> DIRECTIONS
Each and every line below goes into your answer unchanged, but leave out the images.

> COLLECTED MATERIAL

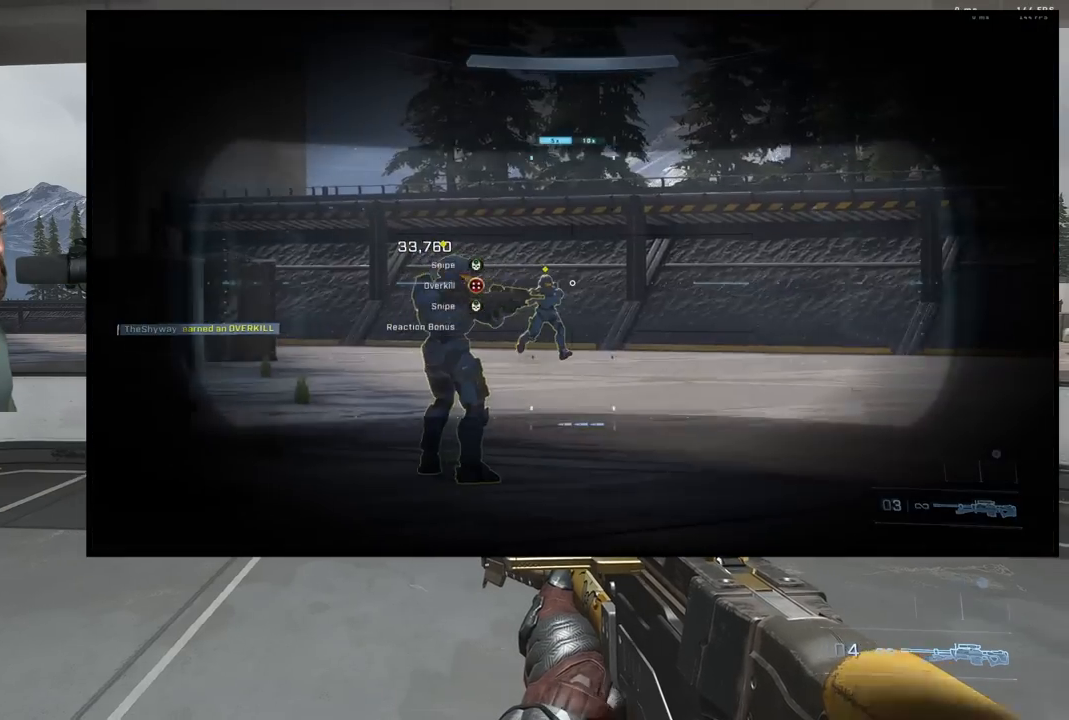
{"buttons": [], "left_stick": "left", "right_stick": "center", "events": [[167, "left_stick", "center"], [233, "right_stick", "up-left"], [300, "left_stick", "left"], [500, "right_stick", "center"]]}
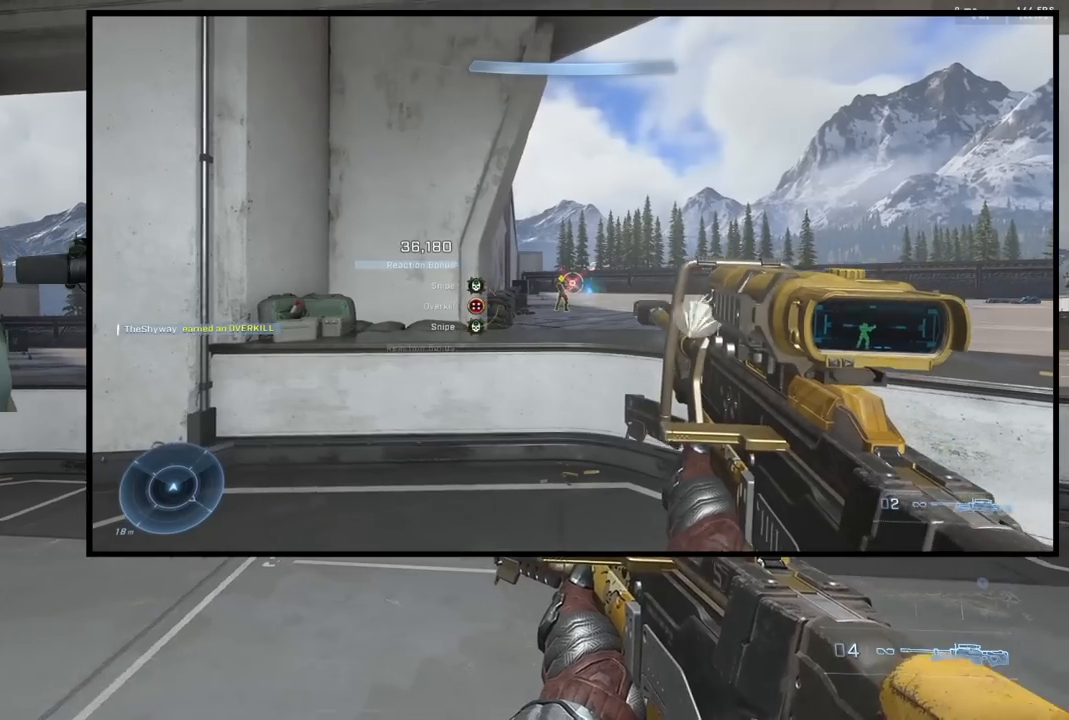
{"buttons": [], "left_stick": "right", "right_stick": "up-left", "events": [[217, "left_stick", "center"], [267, "left_stick", "right"], [283, "right_stick", "up-left"]]}
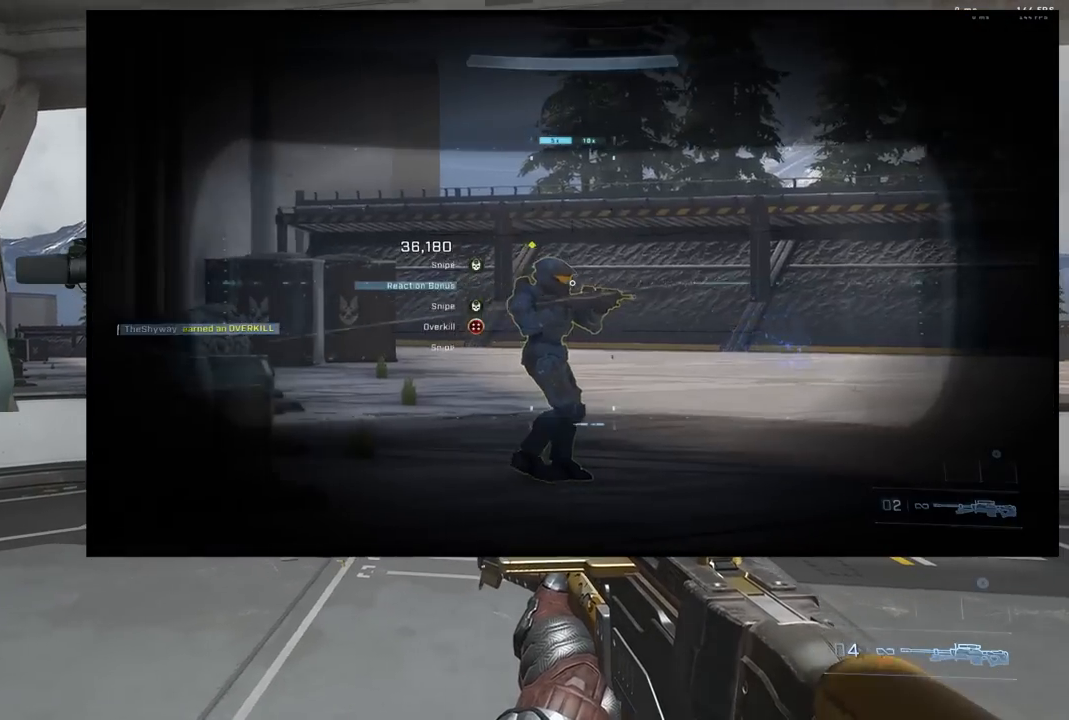
{"buttons": [], "left_stick": "center", "right_stick": "center", "events": [[17, "left_stick", "center"], [67, "right_stick", "center"]]}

> WRITTEN SOLUTION
{"buttons": [], "left_stick": "left", "right_stick": "center", "events": [[167, "left_stick", "center"], [233, "right_stick", "up-left"], [300, "left_stick", "left"], [500, "right_stick", "center"]]}
{"buttons": [], "left_stick": "right", "right_stick": "up-left", "events": [[217, "left_stick", "center"], [267, "left_stick", "right"], [283, "right_stick", "up-left"]]}
{"buttons": [], "left_stick": "center", "right_stick": "center", "events": [[17, "left_stick", "center"], [67, "right_stick", "center"]]}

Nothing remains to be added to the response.